Work required: Report back every line of the entries that contains "runs", exactly as written.

Start of Material for this task

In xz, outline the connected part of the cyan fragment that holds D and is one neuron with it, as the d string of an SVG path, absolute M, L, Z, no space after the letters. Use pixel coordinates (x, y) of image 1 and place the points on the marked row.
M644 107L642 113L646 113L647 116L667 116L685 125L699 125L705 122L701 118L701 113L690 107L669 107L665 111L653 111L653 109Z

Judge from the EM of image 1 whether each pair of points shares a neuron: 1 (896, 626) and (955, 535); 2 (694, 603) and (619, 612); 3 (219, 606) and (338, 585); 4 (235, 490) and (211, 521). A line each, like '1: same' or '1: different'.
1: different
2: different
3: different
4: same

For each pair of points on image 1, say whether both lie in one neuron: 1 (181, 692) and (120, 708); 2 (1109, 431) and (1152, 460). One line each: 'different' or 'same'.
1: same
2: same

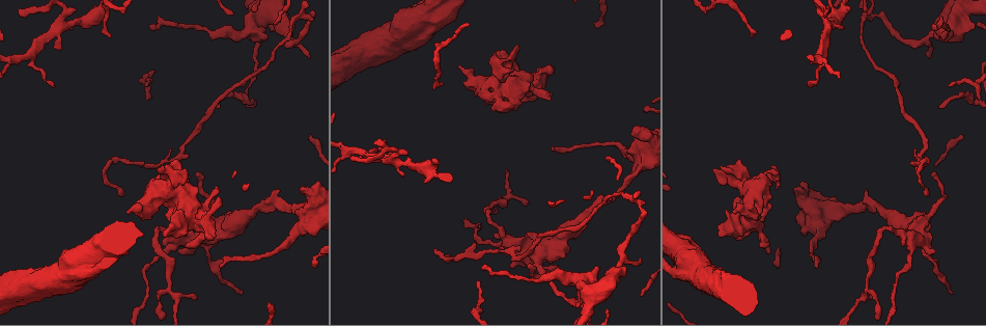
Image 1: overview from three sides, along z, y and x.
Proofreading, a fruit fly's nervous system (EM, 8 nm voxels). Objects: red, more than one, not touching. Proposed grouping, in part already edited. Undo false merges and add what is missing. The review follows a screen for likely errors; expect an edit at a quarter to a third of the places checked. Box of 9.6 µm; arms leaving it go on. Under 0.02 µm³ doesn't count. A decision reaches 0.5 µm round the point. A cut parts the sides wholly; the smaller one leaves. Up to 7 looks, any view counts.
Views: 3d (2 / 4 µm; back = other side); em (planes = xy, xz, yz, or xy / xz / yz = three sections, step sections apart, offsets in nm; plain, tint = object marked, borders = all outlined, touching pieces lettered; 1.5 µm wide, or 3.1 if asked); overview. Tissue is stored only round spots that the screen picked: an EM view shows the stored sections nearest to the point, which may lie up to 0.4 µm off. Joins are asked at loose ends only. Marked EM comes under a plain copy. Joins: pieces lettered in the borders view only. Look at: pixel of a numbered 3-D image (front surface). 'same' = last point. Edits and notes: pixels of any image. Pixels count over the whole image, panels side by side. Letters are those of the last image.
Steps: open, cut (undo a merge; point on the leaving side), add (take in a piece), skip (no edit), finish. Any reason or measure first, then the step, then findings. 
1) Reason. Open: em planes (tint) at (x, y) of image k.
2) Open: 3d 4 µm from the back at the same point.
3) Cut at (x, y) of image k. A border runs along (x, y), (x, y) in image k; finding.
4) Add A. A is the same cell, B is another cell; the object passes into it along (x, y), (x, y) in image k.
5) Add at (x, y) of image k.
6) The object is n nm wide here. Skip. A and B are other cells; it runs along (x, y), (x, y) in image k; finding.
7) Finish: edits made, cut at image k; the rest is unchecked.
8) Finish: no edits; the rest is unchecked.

Sharp bend. Open: em planes (tint) at (509, 241) of image 1.

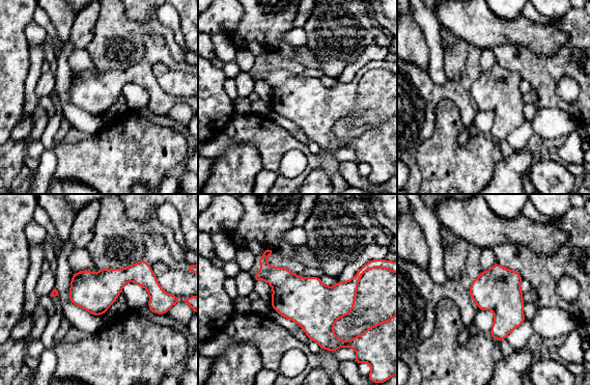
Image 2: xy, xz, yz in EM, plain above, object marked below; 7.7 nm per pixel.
Open: em planes (borders) at the same point.

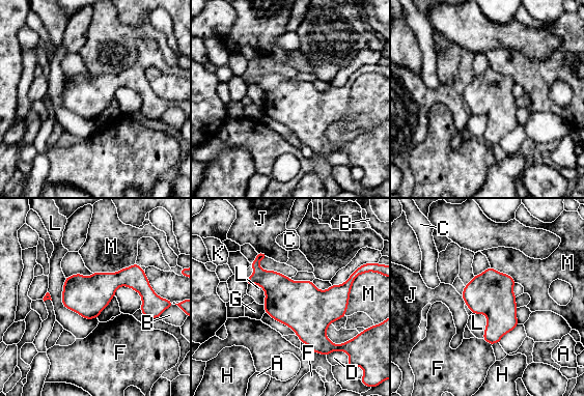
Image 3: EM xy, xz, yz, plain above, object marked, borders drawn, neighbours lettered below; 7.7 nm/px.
Cut at (260, 256) of image 3. A, B, C, D, F, G, H, J, K, L and M are other cells; two cells meet here.

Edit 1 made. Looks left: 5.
An open end. Open: 3d 4 µm at (305, 227) of image 1.

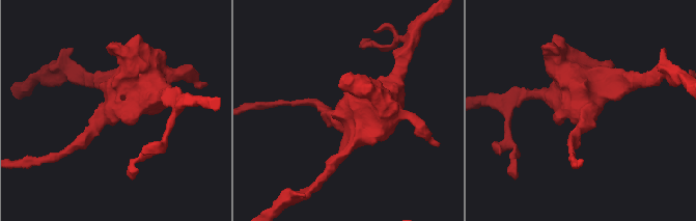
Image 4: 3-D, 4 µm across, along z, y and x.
Need the tissue. Open: em xy step 4 (borders) at (563, 111) of image 4.

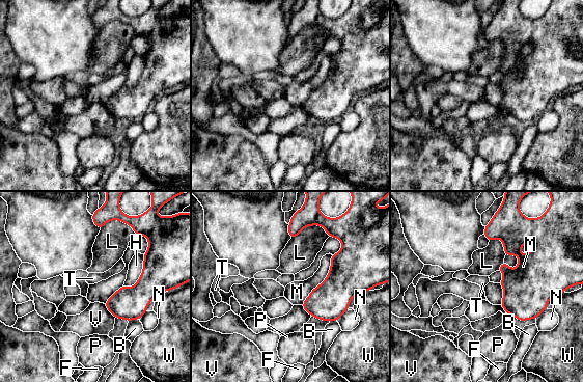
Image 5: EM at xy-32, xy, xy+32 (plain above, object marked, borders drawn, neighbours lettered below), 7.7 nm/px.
Open: em xz step 8 (borders) at the same point.

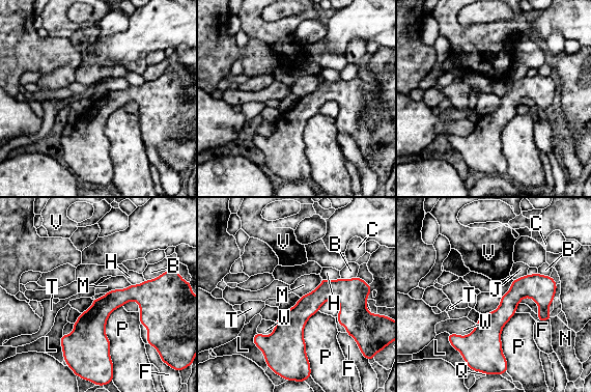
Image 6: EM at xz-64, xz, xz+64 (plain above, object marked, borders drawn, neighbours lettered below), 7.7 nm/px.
The object is 200 nm wide here; the longest contact is with P, 480 nm. Skip. B, C, F, H, J, L, M, N, P, Q, T, V and W are other cells; no lettered piece goes on from it.

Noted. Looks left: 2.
Open: em xz step 8 (borders) at (217, 191) of image 1.

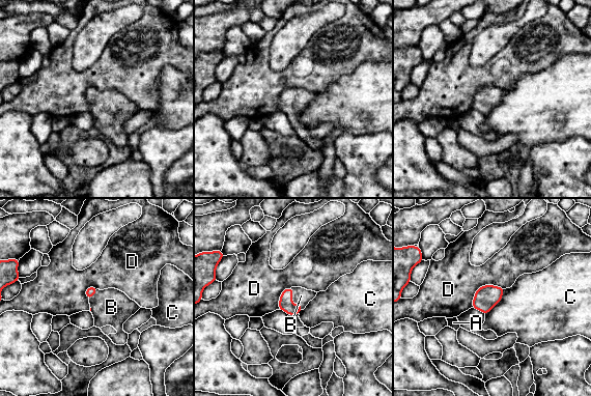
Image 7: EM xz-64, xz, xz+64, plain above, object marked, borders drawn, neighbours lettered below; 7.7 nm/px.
Add B. B is the same cell, A, C and D are other cells; the object passes into it along (285, 304), (291, 302), (301, 295) in image 7; the cell continues.

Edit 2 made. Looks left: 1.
Finish: edits made, cut at image 3, add at image 7; the rest is unchecked.

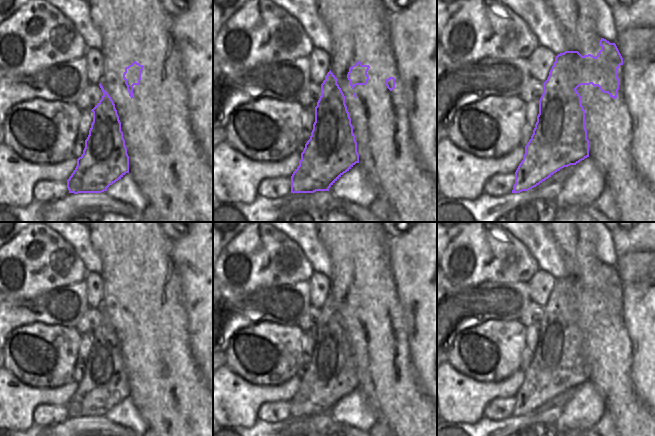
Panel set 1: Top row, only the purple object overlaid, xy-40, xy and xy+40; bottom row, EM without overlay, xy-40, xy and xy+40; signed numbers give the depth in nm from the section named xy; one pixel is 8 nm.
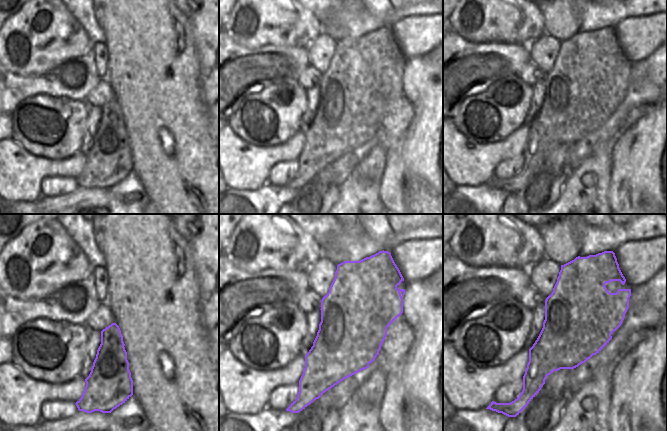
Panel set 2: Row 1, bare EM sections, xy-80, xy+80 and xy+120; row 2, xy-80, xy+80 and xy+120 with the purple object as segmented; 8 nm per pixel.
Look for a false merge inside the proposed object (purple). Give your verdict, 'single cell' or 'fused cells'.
fused cells

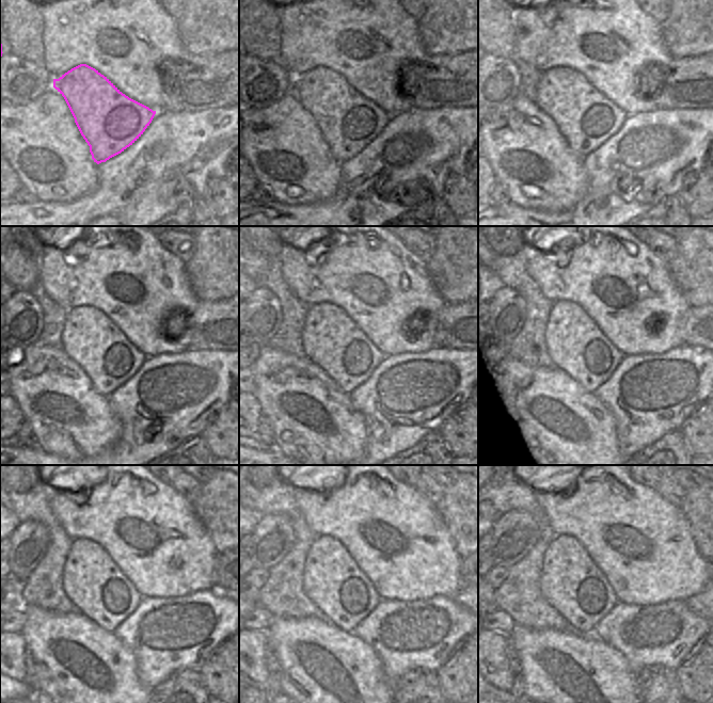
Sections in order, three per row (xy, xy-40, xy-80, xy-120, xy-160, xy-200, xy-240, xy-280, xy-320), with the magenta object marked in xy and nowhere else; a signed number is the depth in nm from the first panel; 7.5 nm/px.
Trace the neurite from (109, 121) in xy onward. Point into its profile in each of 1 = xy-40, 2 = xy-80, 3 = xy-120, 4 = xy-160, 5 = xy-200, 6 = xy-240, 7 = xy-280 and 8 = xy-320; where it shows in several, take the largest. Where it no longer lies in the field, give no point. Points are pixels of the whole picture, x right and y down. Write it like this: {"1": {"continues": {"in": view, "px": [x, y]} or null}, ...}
{"1": {"continues": {"in": "xy-40", "px": [348, 122]}}, "2": {"continues": {"in": "xy-80", "px": [586, 118]}}, "3": {"continues": {"in": "xy-120", "px": [90, 337]}}, "4": {"continues": {"in": "xy-160", "px": [331, 339]}}, "5": {"continues": {"in": "xy-200", "px": [575, 345]}}, "6": {"continues": {"in": "xy-240", "px": [92, 580]}}, "7": {"continues": {"in": "xy-280", "px": [332, 579]}}, "8": {"continues": {"in": "xy-320", "px": [570, 581]}}}

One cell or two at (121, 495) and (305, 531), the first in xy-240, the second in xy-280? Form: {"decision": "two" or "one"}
{"decision": "two"}

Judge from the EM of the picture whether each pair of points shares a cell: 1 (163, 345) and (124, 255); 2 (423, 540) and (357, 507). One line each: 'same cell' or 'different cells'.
1: same cell
2: same cell

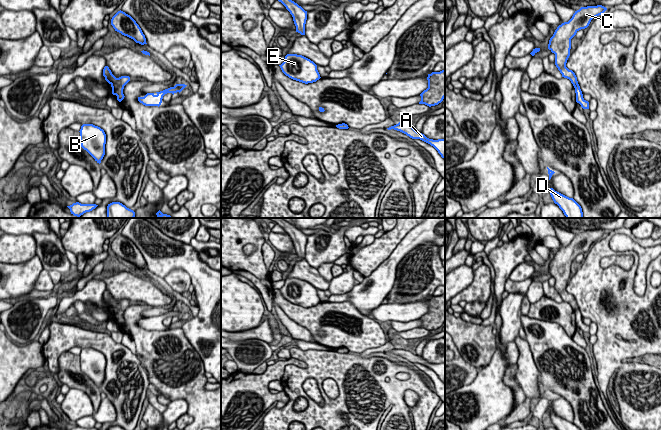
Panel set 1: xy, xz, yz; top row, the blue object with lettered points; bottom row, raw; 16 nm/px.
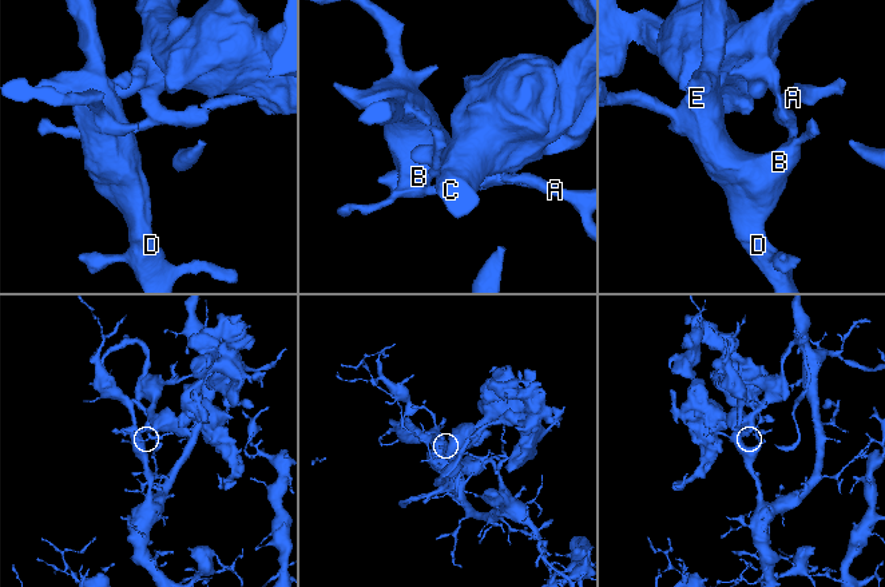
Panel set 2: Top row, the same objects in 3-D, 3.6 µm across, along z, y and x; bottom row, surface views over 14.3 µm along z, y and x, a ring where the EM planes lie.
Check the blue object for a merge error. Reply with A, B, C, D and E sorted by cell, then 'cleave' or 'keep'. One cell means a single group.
A B D E / C; cleave

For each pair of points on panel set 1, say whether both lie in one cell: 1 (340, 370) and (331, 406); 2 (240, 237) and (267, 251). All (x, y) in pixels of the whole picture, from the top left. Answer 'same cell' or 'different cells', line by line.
1: same cell
2: different cells

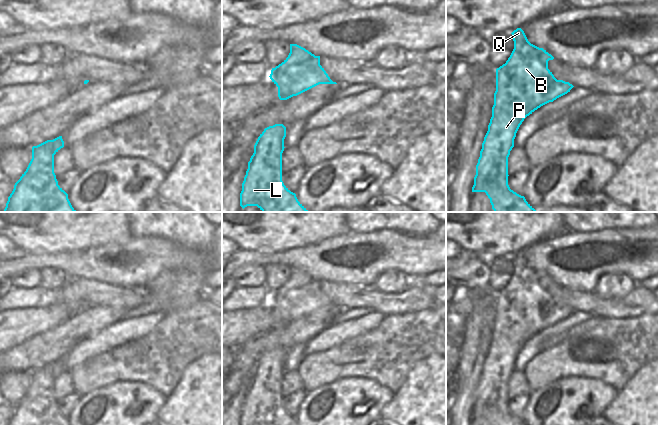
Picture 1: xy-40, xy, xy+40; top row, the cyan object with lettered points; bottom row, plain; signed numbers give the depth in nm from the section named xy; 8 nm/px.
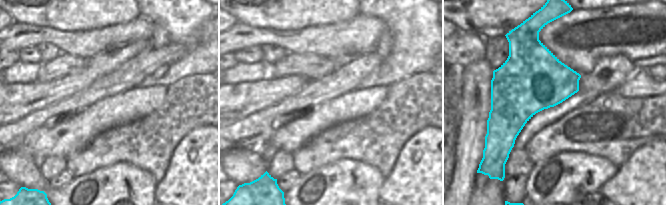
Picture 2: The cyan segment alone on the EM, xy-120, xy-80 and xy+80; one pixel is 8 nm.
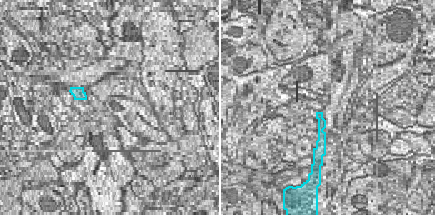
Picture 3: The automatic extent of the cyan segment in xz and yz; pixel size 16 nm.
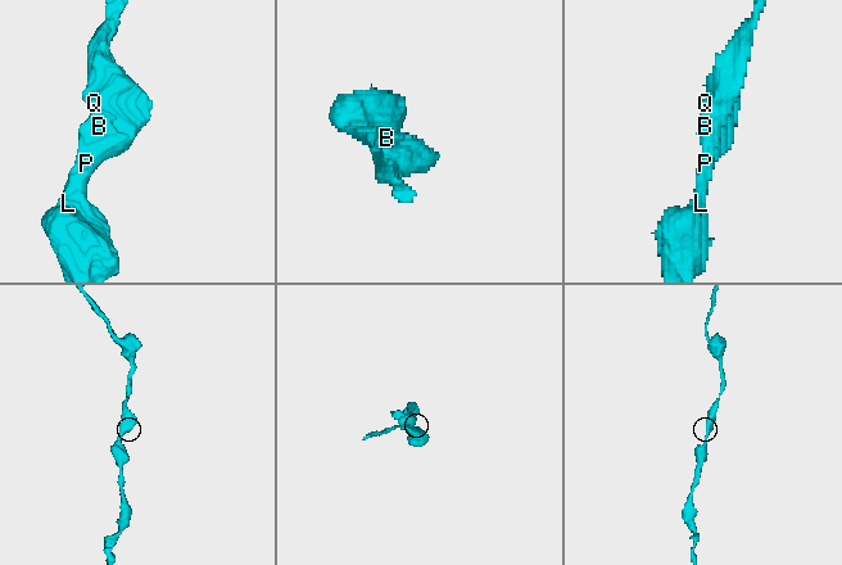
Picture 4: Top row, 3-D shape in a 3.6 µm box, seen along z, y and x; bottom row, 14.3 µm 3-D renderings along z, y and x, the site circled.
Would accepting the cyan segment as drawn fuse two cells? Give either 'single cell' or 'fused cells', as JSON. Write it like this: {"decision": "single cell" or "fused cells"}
{"decision": "single cell"}

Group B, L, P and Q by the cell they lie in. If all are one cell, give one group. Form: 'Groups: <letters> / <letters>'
Groups: B L P Q.

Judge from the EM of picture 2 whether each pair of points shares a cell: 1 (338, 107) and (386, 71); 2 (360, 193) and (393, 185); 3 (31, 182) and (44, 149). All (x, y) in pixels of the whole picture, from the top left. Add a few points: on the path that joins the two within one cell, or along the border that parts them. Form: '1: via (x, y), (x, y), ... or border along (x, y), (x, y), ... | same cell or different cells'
1: border along (386, 86), (370, 86), (357, 89) | different cells
2: border along (385, 177), (378, 194) | different cells
3: border along (16, 151), (25, 151), (39, 160) | different cells

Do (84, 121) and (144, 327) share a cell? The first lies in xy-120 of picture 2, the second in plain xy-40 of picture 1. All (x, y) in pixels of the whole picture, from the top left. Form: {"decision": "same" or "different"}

End of Material for this task

Exercise solution:
3) Cut at (x, y) of image k. A border runs along (x, y), (x, y) in image k; finding.
6) The object is n nm wide here. Skip. A and B are other cells; it runs along (x, y), (x, y) in image k; finding.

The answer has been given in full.